I spent some time today thinking about our human panic response. Often it's referred to as our "fight or flight" reaction. Our bodies are swiftly energized to either fight whatever may be threatening us or to run away from it until we're in a safe place.  But what happens when the threat isn't something we can see? What about when the thing that we are most afraid of is inside our own minds? We still have the immediate and sudden urge to fight it or to escape, but those aren't options when the danger is our own thoughts, our own feelings.  And so we panic and have no resolution. All of the physical symptoms are the same. The breathing that can turn to hyperventilating, the shaking that makes you wrap your arms tight around your body in an attempt to slow the personal earthquake, the racing thoughts that make very little sense, the realization that you are out of control...and nowhere to run. It's impossible to hide from the monsters in your head.

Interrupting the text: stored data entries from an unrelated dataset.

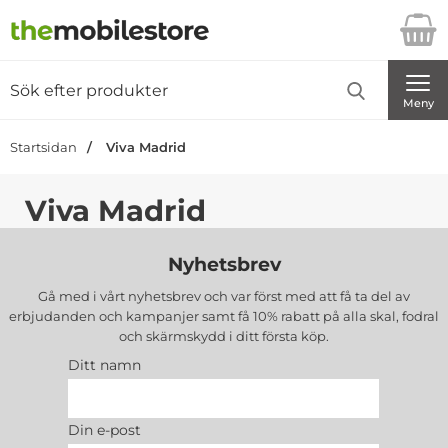
Startsidan för Danira Telecom AB
Sök
Sök på Danira Telecom AB
Genomför
Meny
Startsidan
Viva Madrid
Viva Madrid
Nyhetsbrev
Gå med i vårt nyhetsbrev och var först med att få ta del av
erbjudanden och kampanjer samt få 10% rabatt på alla
skal, fodral
och skärmskydd
i ditt första köp.
Ditt namn
Din e-post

Nobody can throw sticks at your fear or help you run away. Our fears will always live in those crevices we like to ignore. What I started to wonder is what if we were able to call them by name.  What if we went on a snake hunt inside our own hearts and named each demon we found there. Oh it's you Fear of Abandonment. I see you're still ugly Fear of Death. And you.. Fear of Change..I thought you'd moved on by now. What if we could look each one in the eye and see them as part of ourselves and by doing that somehow take away their power to sneak up on us in the dark.  It's wishful thinking I'm sure, but I'm not above wishes.

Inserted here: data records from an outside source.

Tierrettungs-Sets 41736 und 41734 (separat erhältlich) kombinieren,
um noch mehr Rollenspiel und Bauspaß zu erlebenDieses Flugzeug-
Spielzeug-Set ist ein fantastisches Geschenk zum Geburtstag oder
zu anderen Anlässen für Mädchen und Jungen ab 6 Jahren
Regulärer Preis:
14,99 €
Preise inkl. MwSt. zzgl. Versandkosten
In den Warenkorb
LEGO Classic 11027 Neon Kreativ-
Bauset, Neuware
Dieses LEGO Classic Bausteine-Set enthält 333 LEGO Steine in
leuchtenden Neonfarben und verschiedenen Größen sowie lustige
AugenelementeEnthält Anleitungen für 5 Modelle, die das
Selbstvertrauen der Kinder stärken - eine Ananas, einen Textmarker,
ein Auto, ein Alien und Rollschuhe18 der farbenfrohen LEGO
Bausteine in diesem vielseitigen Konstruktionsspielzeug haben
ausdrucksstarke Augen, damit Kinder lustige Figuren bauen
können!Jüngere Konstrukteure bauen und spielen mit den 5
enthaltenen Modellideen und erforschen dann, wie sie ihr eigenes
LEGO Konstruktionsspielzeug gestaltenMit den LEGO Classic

On our way back down that same trail at the end of our hike, we rounded the bend to find other hikers watching what I imagine is the local Griffith Park snake wrangler shooing that Rattlesnake off the trail with a very long stick. It was a slow process. The snake had a full belly and a bad attitude, but eventually made its way down into the brush to hide and digest.  I found that I was much less afraid of snakes after this encounter. There is no longer the "what if" in my mind of what it would be like and what I would do. Now I know. Now I'm tentative but not immobilized...

As we continued down past the wrangler, I heard him say "I've seen bigger ones than this up here!"

I may borrow that line on my next snake hunt.